4. We don’t look at the end-to-end customer experience. Too often, we look at and drive customer-impacting initiatives within a single business function.
This struggle is a pretty common reality for a lot of companies. Departmental or functional goals and objectives cause many managers to maintain a narrow focus. Priorities and associated activities then follow suit. However, customers don’t think about their experience in the same way you manage your business.
I recently worked with a cable company with an order management department. One of the responsibilities of this group was to confirm customer orders before a truck rolled for installation. It makes good sense. Customers want the installation to be inclusive of all the right services, and the cable operator only wants to roll a truck to that location once. However, the sequence of events for the customer often went something like the following:
- The salesperson confirms the final scope of work with the customer per the proposal, and 24-hours later, the order management department calls the customer with the same questions the salesperson asked a day earlier.
- The salesperson tries to confirm the details of the proposal, and the order management professional tries to ensure the field service technician enters the location with all the right tools. But to the customer, getting asked the same questions from two different people within 24 hours causes concern about whether the company listens, understands or struggles with internal communication.
These touchpoints are necessary, but the transition from one department to the next needs more effective means of orchestration. A transition between departments is an experience blind spot that you can only expose by looking at the end-to-end experience from the customer’s perspective.
5. We don’t want to start our digital transformation without first understanding our customer’s journey with us.

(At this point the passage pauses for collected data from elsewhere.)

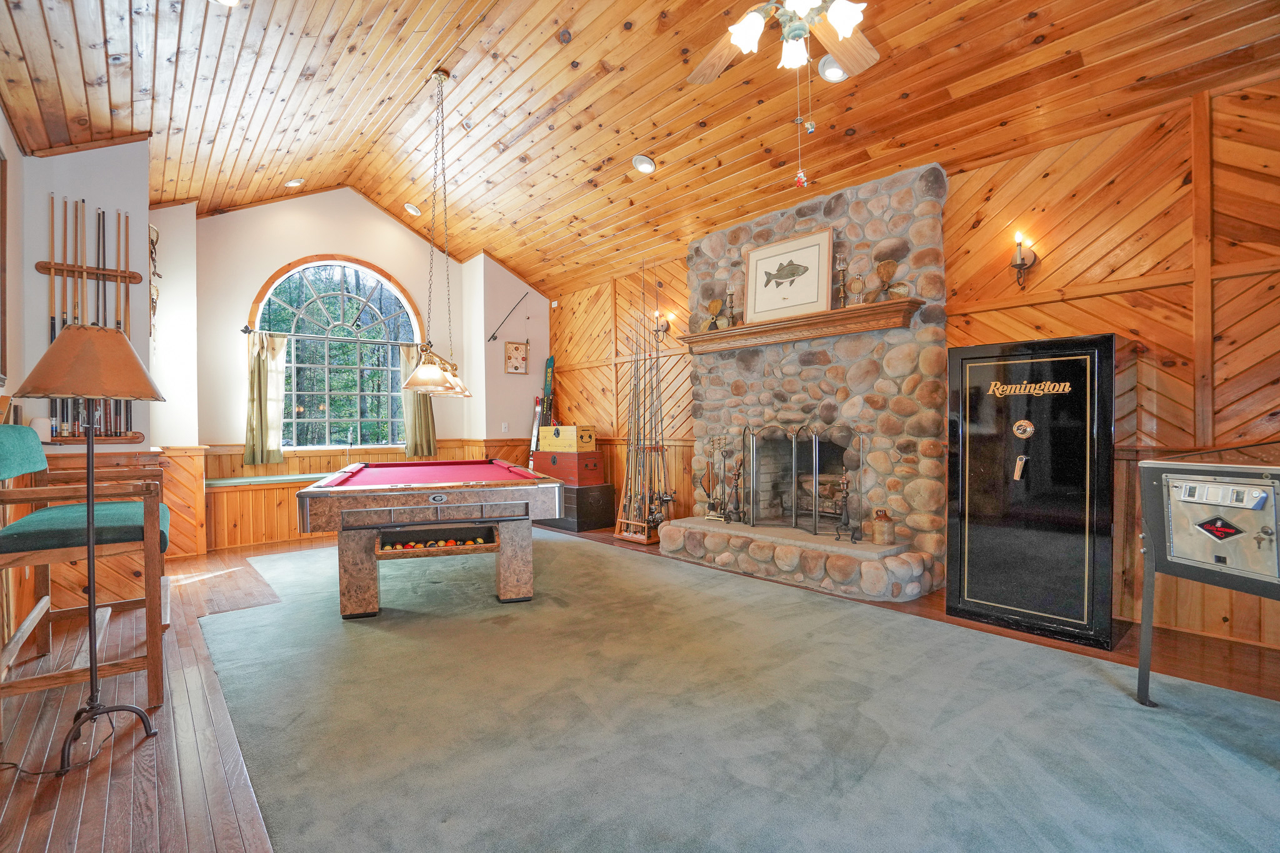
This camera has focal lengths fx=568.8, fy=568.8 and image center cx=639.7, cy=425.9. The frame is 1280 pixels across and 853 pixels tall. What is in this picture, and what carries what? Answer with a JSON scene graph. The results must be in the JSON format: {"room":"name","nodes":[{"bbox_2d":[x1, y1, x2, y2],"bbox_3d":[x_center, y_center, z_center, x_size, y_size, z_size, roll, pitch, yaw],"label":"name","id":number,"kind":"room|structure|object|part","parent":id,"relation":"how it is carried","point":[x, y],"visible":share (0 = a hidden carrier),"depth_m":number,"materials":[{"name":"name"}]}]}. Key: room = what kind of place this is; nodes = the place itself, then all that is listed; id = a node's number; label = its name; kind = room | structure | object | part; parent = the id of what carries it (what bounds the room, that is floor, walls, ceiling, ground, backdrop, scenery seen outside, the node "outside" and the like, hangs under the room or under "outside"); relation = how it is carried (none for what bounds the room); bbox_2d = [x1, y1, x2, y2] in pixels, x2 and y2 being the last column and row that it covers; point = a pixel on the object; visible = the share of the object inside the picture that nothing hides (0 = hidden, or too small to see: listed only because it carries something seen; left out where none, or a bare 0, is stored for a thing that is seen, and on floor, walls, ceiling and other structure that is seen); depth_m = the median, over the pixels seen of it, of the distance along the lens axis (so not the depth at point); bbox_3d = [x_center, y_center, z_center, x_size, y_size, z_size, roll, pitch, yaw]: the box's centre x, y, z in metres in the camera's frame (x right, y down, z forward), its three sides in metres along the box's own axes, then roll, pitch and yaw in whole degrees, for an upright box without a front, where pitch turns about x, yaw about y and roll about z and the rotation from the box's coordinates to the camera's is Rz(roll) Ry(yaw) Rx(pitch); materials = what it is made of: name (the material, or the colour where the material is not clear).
{"room":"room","nodes":[
{"label":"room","id":0,"kind":"room"},
{"bbox_2d":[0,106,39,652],"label":"left wall","id":1,"kind":"structure","parent":0,"point":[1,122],"depth_m":3.17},
{"bbox_2d":[5,126,153,616],"bbox_3d":[-3.875,-0.463,3.999,0.787,3.300,1.067,-1,0,-41],"label":"left wall","id":2,"kind":"structure","parent":0,"point":[46,192],"depth_m":3.78,"materials":[{"name":"paint"}]},
{"bbox_2d":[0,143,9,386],"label":"picture frame","id":3,"kind":"object","parent":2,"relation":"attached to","point":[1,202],"visible":1,"depth_m":2.99,"materials":[{"name":"brown wood"}]},
{"bbox_2d":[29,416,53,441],"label":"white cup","id":4,"kind":"object","parent":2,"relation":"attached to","point":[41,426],"visible":0.72,"depth_m":3.30,"materials":[{"name":"white"}]},
{"bbox_2d":[38,196,143,438],"bbox_3d":[-3.538,-0.691,3.656,0.554,1.447,0.122,-1,0,-41],"label":"cue rack","id":5,"kind":"object","parent":2,"relation":"attached to","point":[56,436],"visible":0.71,"depth_m":3.64,"materials":[{"name":"brown wood"}]},
{"bbox_2d":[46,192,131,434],"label":"pool cues","id":6,"kind":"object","parent":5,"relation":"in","point":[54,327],"visible":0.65,"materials":[{"name":"brown wood"}]},
{"bbox_2d":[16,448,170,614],"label":"wood wainscoting","id":7,"kind":"structure","parent":2,"relation":"attached to","point":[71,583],"depth_m":3.72,"materials":[{"name":"brown wood"}]},
{"bbox_2d":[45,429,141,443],"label":"cue rack","id":8,"kind":"object","parent":2,"relation":"attached to","point":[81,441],"visible":0.56,"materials":[{"name":"brown wood"}]},
{"bbox_2d":[148,223,161,338],"bbox_3d":[-3.976,-1.134,4.654,0.094,0.987,0.335,-1,0,-41],"label":"wall hanging","id":9,"kind":"object","parent":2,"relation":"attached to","point":[156,235],"visible":0.77,"depth_m":4.64,"materials":[{"name":"brown"}]},
{"bbox_2d":[151,187,551,558],"bbox_3d":[-3.012,-0.734,6.516,4.870,3.800,0.728,-1,0,-41],"label":"back wall","id":10,"kind":"structure","parent":0,"point":[254,282],"depth_m":6.10,"materials":[{"name":"paint"}]},
{"bbox_2d":[240,327,425,345],"bbox_3d":[-3.277,-0.968,6.299,1.888,0.065,0.125,-1,0,-41],"label":"curtain rod","id":11,"kind":"object","parent":10,"relation":"attached to","point":[249,332],"visible":0.78,"depth_m":6.17,"materials":[{"name":"metal"}]},
{"bbox_2d":[243,330,288,467],"bbox_3d":[-3.807,-0.287,5.800,0.396,1.332,0.135,-1,0,-41],"label":"curtain","id":12,"kind":"object","parent":11,"relation":"hanging from","point":[259,364],"visible":0.97,"depth_m":5.79,"materials":[{"name":"green fabric"}]},
{"bbox_2d":[398,343,437,457],"bbox_3d":[-2.656,-0.315,6.793,0.411,1.351,0.136,-1,0,-41],"label":"curtain","id":13,"kind":"object","parent":11,"relation":"hanging from","point":[424,414],"visible":0.58,"depth_m":6.77,"materials":[{"name":"green fabric"}]},
{"bbox_2d":[250,254,419,451],"bbox_3d":[-3.358,-0.801,6.446,1.631,2.312,0.159,-1,0,-41],"label":"arched window","id":14,"kind":"structure","parent":10,"relation":"in","point":[377,292],"depth_m":6.42,"materials":[{"name":"glass"}]},
{"bbox_2d":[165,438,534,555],"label":"wood wainscoting","id":15,"kind":"structure","parent":10,"relation":"attached to","point":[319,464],"depth_m":5.67,"materials":[{"name":"brown wood"}]},
{"bbox_2d":[500,421,509,432],"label":"light switch","id":16,"kind":"object","parent":10,"relation":"attached to","point":[504,429],"visible":0.99,"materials":[{"name":"white plastic"}]},
{"bbox_2d":[487,293,528,342],"bbox_3d":[-1.652,-1.359,7.193,0.486,0.596,0.067,-1,0,-41],"label":"fishing rod","id":17,"kind":"object","parent":10,"relation":"attached to","point":[494,337],"visible":1,"depth_m":7.15,"materials":[{"name":"black metal"}]},
{"bbox_2d":[503,341,528,373],"bbox_3d":[-1.563,-0.857,7.191,0.313,0.411,0.029,-1,0,-41],"label":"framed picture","id":18,"kind":"object","parent":10,"relation":"attached to","point":[517,347],"visible":1,"depth_m":7.18},
{"bbox_2d":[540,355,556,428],"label":"skis","id":19,"kind":"object","parent":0,"point":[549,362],"visible":0.71,"depth_m":7.49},
{"bbox_2d":[0,523,1279,852],"bbox_3d":[-0.444,1.193,2.809,5.700,0.115,8.674,-1,0,-41],"label":"floor","id":20,"kind":"structure","parent":0,"point":[101,779],"depth_m":2.24,"materials":[{"name":"brown wood"}]},
{"bbox_2d":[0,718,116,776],"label":"power cord","id":21,"kind":"object","parent":20,"relation":"on","point":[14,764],"visible":0.84,"depth_m":1.95,"materials":[{"name":"black plastic"}]},
{"bbox_2d":[0,429,166,716],"bbox_3d":[-2.549,0.585,2.614,0.589,1.137,1.119,-1,0,-41],"label":"green chair","id":22,"kind":"object","parent":20,"relation":"on","point":[14,439],"visible":0.91,"depth_m":2.34,"materials":[{"name":"brown wood"}]},
{"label":"seat cushion","id":23,"kind":"part","parent":22,"relation":"part of","materials":[{"name":"green fabric"}]},
{"bbox_2d":[6,329,166,775],"bbox_3d":[-1.990,0.409,2.063,0.437,1.502,0.446,-1,0,-41],"label":"floor lamp","id":24,"kind":"object","parent":20,"relation":"on","point":[91,543],"visible":0.99,"depth_m":2.02,"materials":[{"name":"metal"}]},
{"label":"lampshade","id":25,"kind":"part","parent":24,"relation":"part of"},
{"bbox_2d":[203,470,335,551],"bbox_3d":[-3.164,0.831,6.290,2.768,0.632,0.656,-1,0,-41],"label":"window bench","id":26,"kind":"object","parent":20,"relation":"on","point":[276,498],"visible":0.43,"depth_m":5.47,"materials":[{"name":"brown wood"}]},
{"bbox_2d":[204,471,329,486],"bbox_3d":[-3.195,0.524,6.058,2.300,0.051,0.515,-1,0,-41],"label":"bench cushion","id":27,"kind":"object","parent":26,"relation":"on","point":[234,481],"visible":0.56,"depth_m":5.49,"materials":[{"name":"fabric"}]},
{"bbox_2d":[533,482,616,531],"bbox_3d":[-0.884,0.885,6.634,0.563,0.465,1.158,-1,0,-41],"label":"black chest","id":28,"kind":"object","parent":20,"relation":"on","point":[604,493],"visible":0.59,"depth_m":6.22,"materials":[{"name":"black"}]},
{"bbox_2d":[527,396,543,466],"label":"skis","id":29,"kind":"object","parent":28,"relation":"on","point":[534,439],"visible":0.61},
{"bbox_2d":[535,449,602,485],"bbox_3d":[-0.833,0.464,6.602,0.416,0.346,0.724,-1,0,-41],"label":"wooden chest","id":30,"kind":"object","parent":28,"relation":"on","point":[569,476],"visible":0.91,"depth_m":6.38,"materials":[{"name":"red wood"}]},
{"bbox_2d":[538,425,596,451],"bbox_3d":[-0.836,0.134,6.557,0.338,0.263,0.595,-1,0,-41],"label":"yellow box","id":31,"kind":"object","parent":30,"relation":"on","point":[572,446],"visible":0.98,"depth_m":6.39,"materials":[{"name":"yellow wood"}]},
{"bbox_2d":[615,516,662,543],"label":"fishing rod rack","id":32,"kind":"object","parent":20,"relation":"on","point":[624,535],"visible":0.54,"depth_m":5.58,"materials":[{"name":"brown wood"}]},
{"bbox_2d":[618,259,676,541],"bbox_3d":[0.064,-0.285,5.613,0.341,2.566,0.685,-1,0,-41],"label":"fishing rods","id":33,"kind":"object","parent":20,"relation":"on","point":[657,357],"visible":0.94,"depth_m":5.57,"materials":[{"name":"metal"}]},
{"bbox_2d":[198,531,1279,852],"bbox_3d":[-0.278,1.101,3.297,3.424,0.013,6.590,-1,0,-41],"label":"carpet","id":34,"kind":"structure","parent":20,"relation":"on","point":[552,543],"depth_m":2.10,"materials":[{"name":"carpet"}]},
{"bbox_2d":[298,459,564,616],"bbox_3d":[-1.551,0.724,4.489,1.521,0.801,2.411,0,0,-18],"label":"pool table","id":35,"kind":"object","parent":34,"relation":"on","point":[522,518],"visible":1,"depth_m":3.47,"materials":[{"name":"wood"}]},
{"bbox_2d":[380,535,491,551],"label":"billiard balls","id":36,"kind":"object","parent":35,"relation":"in","point":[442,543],"visible":0.84,"depth_m":3.55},
{"bbox_2d":[654,160,948,605],"bbox_3d":[1.176,-0.341,4.616,0.985,2.933,2.413,-1,0,-41],"label":"stone fireplace","id":37,"kind":"object","parent":20,"relation":"on","point":[935,195],"visible":0.74,"depth_m":4.28,"materials":[{"name":"stone"}]},
{"bbox_2d":[695,435,729,520],"bbox_3d":[0.661,0.480,5.206,0.178,0.757,0.317,-1,0,-41],"label":"fireplace tool set","id":38,"kind":"object","parent":37,"relation":"on","point":[712,503],"visible":0.97,"depth_m":5.19,"materials":[{"name":"metal"}]},
{"bbox_2d":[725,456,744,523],"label":"andiron","id":39,"kind":"object","parent":37,"relation":"on","point":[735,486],"visible":0.98,"depth_m":4.92,"materials":[{"name":"metal"}]},
{"bbox_2d":[676,296,920,353],"bbox_3d":[1.132,-0.743,4.513,0.268,0.138,2.046,-1,0,-41],"label":"mantel shelf","id":40,"kind":"object","parent":37,"relation":"attached to","point":[852,309],"visible":0.95,"depth_m":4.24,"materials":[{"name":"brown wood"}]},
{"bbox_2d":[706,296,723,330],"bbox_3d":[0.679,-0.995,5.139,0.120,0.311,0.166,-1,0,-41],"label":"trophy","id":41,"kind":"object","parent":40,"relation":"on","point":[717,302],"visible":0.96,"depth_m":5.11,"materials":[{"name":"gold metal"}]},
{"bbox_2d":[723,282,738,326],"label":"candlestick","id":42,"kind":"object","parent":40,"relation":"on","point":[730,292],"visible":0.97,"depth_m":4.93,"materials":[{"name":"metal"}]},
{"bbox_2d":[743,226,833,325],"bbox_3d":[1.162,-1.182,4.535,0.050,0.637,0.752,-1,0,-41],"label":"framed picture","id":43,"kind":"object","parent":40,"relation":"on","point":[752,257],"visible":0.99,"depth_m":4.50},
{"bbox_2d":[834,256,847,307],"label":"candlestick","id":44,"kind":"object","parent":40,"relation":"on","point":[840,267],"visible":0.99,"depth_m":4.18,"materials":[{"name":"metal"}]},
{"bbox_2d":[849,273,866,304],"bbox_3d":[1.583,-0.971,4.114,0.097,0.254,0.115,-1,0,-41],"label":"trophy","id":45,"kind":"object","parent":40,"relation":"on","point":[857,282],"visible":0.99,"depth_m":4.10,"materials":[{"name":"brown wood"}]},
{"bbox_2d":[873,259,899,301],"bbox_3d":[1.702,-0.996,3.945,0.135,0.314,0.177,-1,0,-41],"label":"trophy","id":46,"kind":"object","parent":40,"relation":"on","point":[887,272],"visible":0.98,"depth_m":3.91,"materials":[{"name":"brown"}]},
{"bbox_2d":[740,423,863,537],"bbox_3d":[1.227,0.407,4.442,0.153,0.860,1.000,-1,0,-41],"label":"fireplace screen","id":47,"kind":"object","parent":37,"relation":"on","point":[815,476],"visible":0.97,"depth_m":4.40,"materials":[{"name":"black metal"}]},
{"bbox_2d":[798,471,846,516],"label":"firewood","id":48,"kind":"object","parent":37,"relation":"in","point":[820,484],"visible":0.49,"depth_m":4.71,"materials":[{"name":"brown wood"}]},
{"bbox_2d":[833,471,858,540],"bbox_3d":[1.518,0.591,4.174,0.159,0.507,0.153,0,0,23],"label":"andiron","id":49,"kind":"object","parent":37,"relation":"on","point":[847,518],"visible":0.98,"depth_m":4.16,"materials":[{"name":"metal"}]},
{"bbox_2d":[870,508,895,545],"bbox_3d":[1.719,0.710,4.031,0.148,0.233,0.148,0,0,-17],"label":"jug","id":50,"kind":"object","parent":37,"relation":"on","point":[882,533],"visible":1,"depth_m":3.98,"materials":[{"name":"beige ceramic"}]},
{"bbox_2d":[945,332,1124,650],"bbox_3d":[2.245,0.323,3.252,0.621,1.557,0.772,-1,0,-41],"label":"gun safe","id":51,"kind":"object","parent":20,"relation":"on","point":[968,449],"visible":0.98,"depth_m":3.02,"materials":[{"name":"black metal"}]},
{"bbox_2d":[1135,452,1279,704],"bbox_3d":[2.381,0.577,1.940,0.808,1.054,0.922,0,0,-13],"label":"machine","id":52,"kind":"object","parent":20,"relation":"on","point":[1178,560],"visible":0.98,"depth_m":2.07,"materials":[{"name":"metal"}]},
{"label":"control panel","id":53,"kind":"part","parent":52,"relation":"part of","materials":[{"name":"silver metal"}]},
{"bbox_2d":[0,0,1279,298],"bbox_3d":[-0.480,-2.280,3.210,5.797,0.954,8.700,-1,0,-41],"label":"ceiling","id":54,"kind":"structure","parent":0,"point":[519,264],"depth_m":3.78,"materials":[{"name":"brown wood"}]},
{"bbox_2d":[210,0,242,6],"bbox_3d":[-2.118,-2.194,2.840,0.189,0.066,0.192,-1,0,-41],"label":"recessed light","id":55,"kind":"object","parent":54,"relation":"in","point":[231,0],"visible":0.98,"depth_m":2.92,"materials":[{"name":"white"}]},
{"bbox_2d":[284,176,304,187],"bbox_3d":[-3.355,-2.367,5.525,0.180,0.066,0.179,0,0,-3],"label":"recessed light","id":56,"kind":"object","parent":54,"relation":"in","point":[296,182],"visible":0.99,"depth_m":5.49,"materials":[{"name":"white"}]},
{"bbox_2d":[402,201,421,215],"bbox_3d":[-2.452,-2.341,6.131,0.185,0.071,0.184,0,0,9],"label":"recessed light","id":57,"kind":"object","parent":54,"relation":"in","point":[409,207],"visible":0.99,"depth_m":6.09,"materials":[{"name":"white"}]},
{"bbox_2d":[397,67,475,400],"bbox_3d":[-1.590,-1.453,4.307,0.544,2.457,0.759,-1,0,-41],"label":"pool table light","id":58,"kind":"object","parent":54,"relation":"hanging from","point":[449,389],"visible":0.99,"depth_m":4.18,"materials":[{"name":"gold metal"}]},
{"bbox_2d":[631,153,656,173],"bbox_3d":[0.031,-2.070,4.487,0.189,0.078,0.193,0,0,-12],"label":"recessed light","id":59,"kind":"object","parent":54,"relation":"in","point":[642,165],"visible":0.99,"depth_m":4.45,"materials":[{"name":"white"}]},
{"bbox_2d":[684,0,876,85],"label":"ceiling fan","id":60,"kind":"object","parent":54,"relation":"hanging from","point":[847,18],"visible":0.98,"depth_m":2.18,"materials":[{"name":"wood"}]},
{"bbox_2d":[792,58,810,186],"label":"pull chain","id":61,"kind":"object","parent":60,"relation":"hanging from","point":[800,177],"visible":0.97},
{"bbox_2d":[817,55,848,83],"bbox_3d":[1.148,-2.096,3.340,0.197,0.073,0.198,-1,0,-41],"label":"recessed light","id":62,"kind":"object","parent":54,"relation":"in","point":[832,70],"visible":0.79,"depth_m":3.32,"materials":[{"name":"white"}]},
{"bbox_2d":[548,70,1279,654],"bbox_3d":[1.592,-0.334,4.650,0.192,2.966,8.568,-1,0,-41],"label":"right wall","id":63,"kind":"structure","parent":0,"point":[1220,287],"depth_m":3.19,"materials":[{"name":"brown wood"}]},
{"bbox_2d":[653,309,671,341],"bbox_3d":[0.220,-1.024,5.816,0.176,0.318,0.146,-1,0,-41],"label":"wall sconce","id":64,"kind":"object","parent":63,"relation":"attached to","point":[662,327],"visible":0.92,"depth_m":5.80,"materials":[{"name":"metal"}]},
{"bbox_2d":[1010,230,1038,288],"bbox_3d":[2.318,-1.007,3.452,0.164,0.343,0.124,-1,0,-41],"label":"wall sconce","id":65,"kind":"object","parent":63,"relation":"attached to","point":[1015,259],"visible":0.99,"depth_m":3.44,"materials":[{"name":"metal"}]}
]}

The best digital transformation efforts begin with discovery and visioning. We gear this phase of work toward aligning an organization’s digital strategy with customer needs. Journey mapping provides a solution to identify customer needs across multiple points of interaction. From researching solutions to, hopefully, developing a long-term relationship with your company, understanding customer needs at every point of communication is a valuable way to ensure the digital tools you deploy are focused on increasing the value delivered by your firm. If you broadly define your digital transformation, it will include digital technologies aimed at improving the efficiency and effectiveness of your employees. In turn, just as you would explore the needs of customers with journey mapping, you should do the same for employees.
Finally
You should expect the following from your journey mapping initiative:
1) To identify moments of truth with customers
2) To assess the customer’s perception of your performance
3) To provide an end-to-end perspective of the journey, they have with your company
4) To help you rationalize new projects and provide a foundation for developing a digitally enabled future-state experience.
In the Age of The Customer, successful businesses start with the customer experience and then work backward. Journey maps allow companies to look at the business from the customer’s perspective. It is providing important insights that enable a company to better align its people, processes and technology with customer needs.